The COrigami Pipeline

The system functions as a collaborative assistant, moving from abstract intent to a physical crease pattern through a multi-stage process:

  1. Semantic Interpretation: The pipeline begins by converting natural language prompts into a "semantic stick figure," which serves as the structural blueprint for the design.
  2. Geometric Foundation: The system computes a base packing to ensure the design is physically possible within the constraints of a flat sheet of paper.
  3. Crease Pattern Generation: It solves for a mathematically valid, flat-foldable crease pattern based on the initial structural requirements.
  4. Aesthetic Refinement: The model uses reinforcement learning (RL) coupled with an autonomous aesthetic evaluation loop to refine the pattern.

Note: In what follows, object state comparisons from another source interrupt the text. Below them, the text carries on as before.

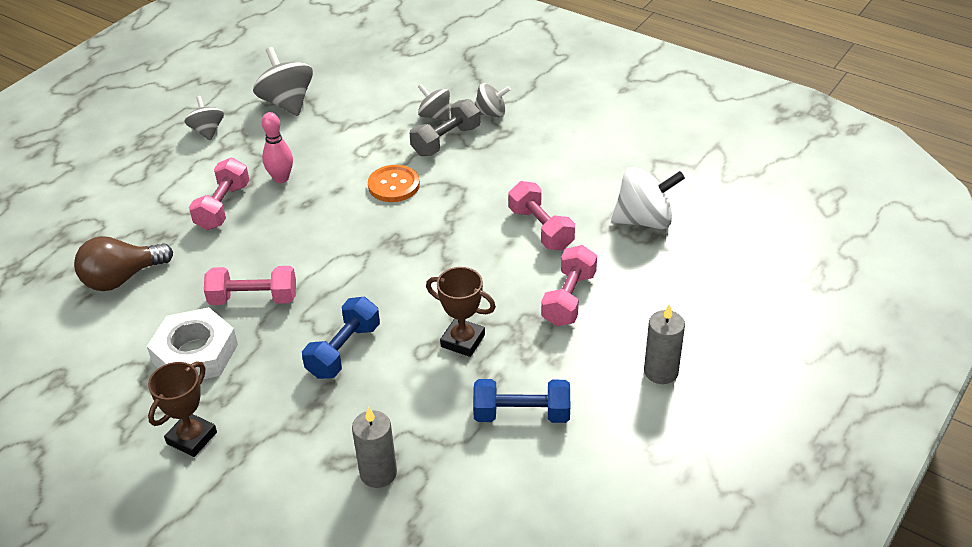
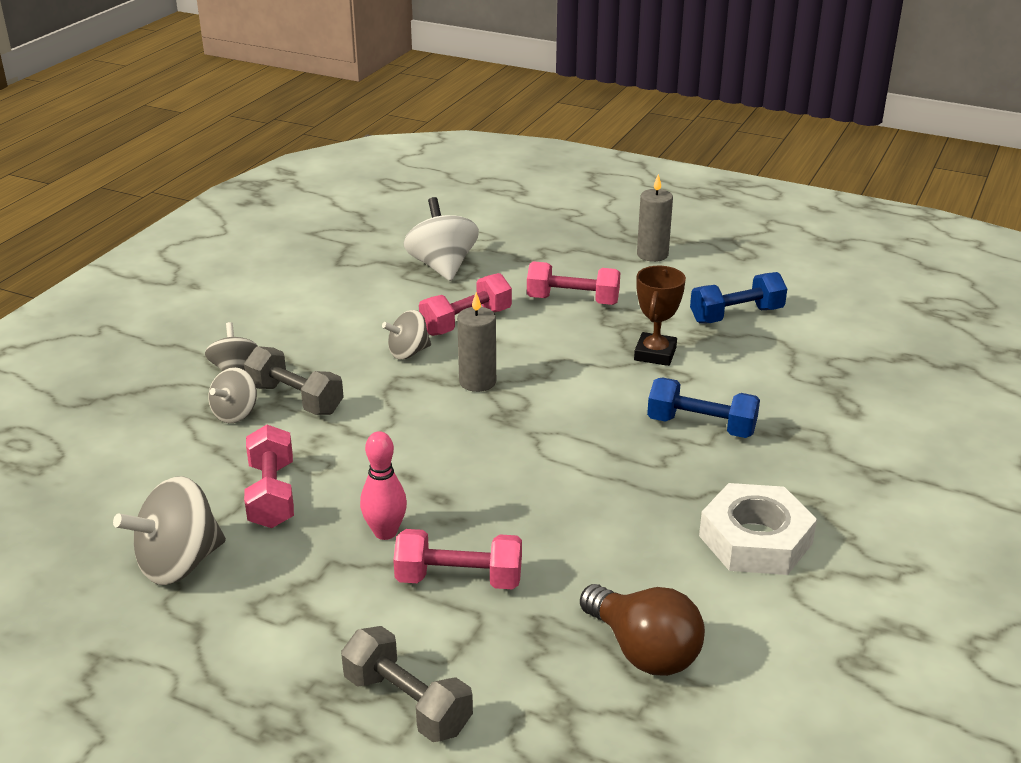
camera: 100 degrees left, 10 degrees down
(135, 183) = (407, 703): none -> grey dumbbell
(192, 438) = (881, 512): brown trophy -> none
(207, 131) = (254, 644): grey spinning top -> grey spinning top (408, 352)
(253, 299) = (642, 510): pink dumbbell -> pink dumbbell (272, 495)
(378, 473) = (850, 383): grey candle -> grey candle (477, 382)
(394, 185) = (395, 429): orange button -> none
(521, 414) = (736, 315): blue dumbbell -> blue dumbbell turned 75 degrees clockwise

This ensures the resulting design is not only foldable but also visually recognizable as the intended subject.

Co-Creativity and Human-AI Collaboration

Rather than attempting to replace the artist, COrigami is designed to act as a co-creative partner. It generates high-quality structural starting points that satisfy complex physical constraints, allowing human designers to focus on the final shaping and artistic refinement. This approach demonstrates that AI can successfully navigate the intersection of strict physical laws and subjective aesthetic quality, providing a reliable framework for mathematically grounded creative work.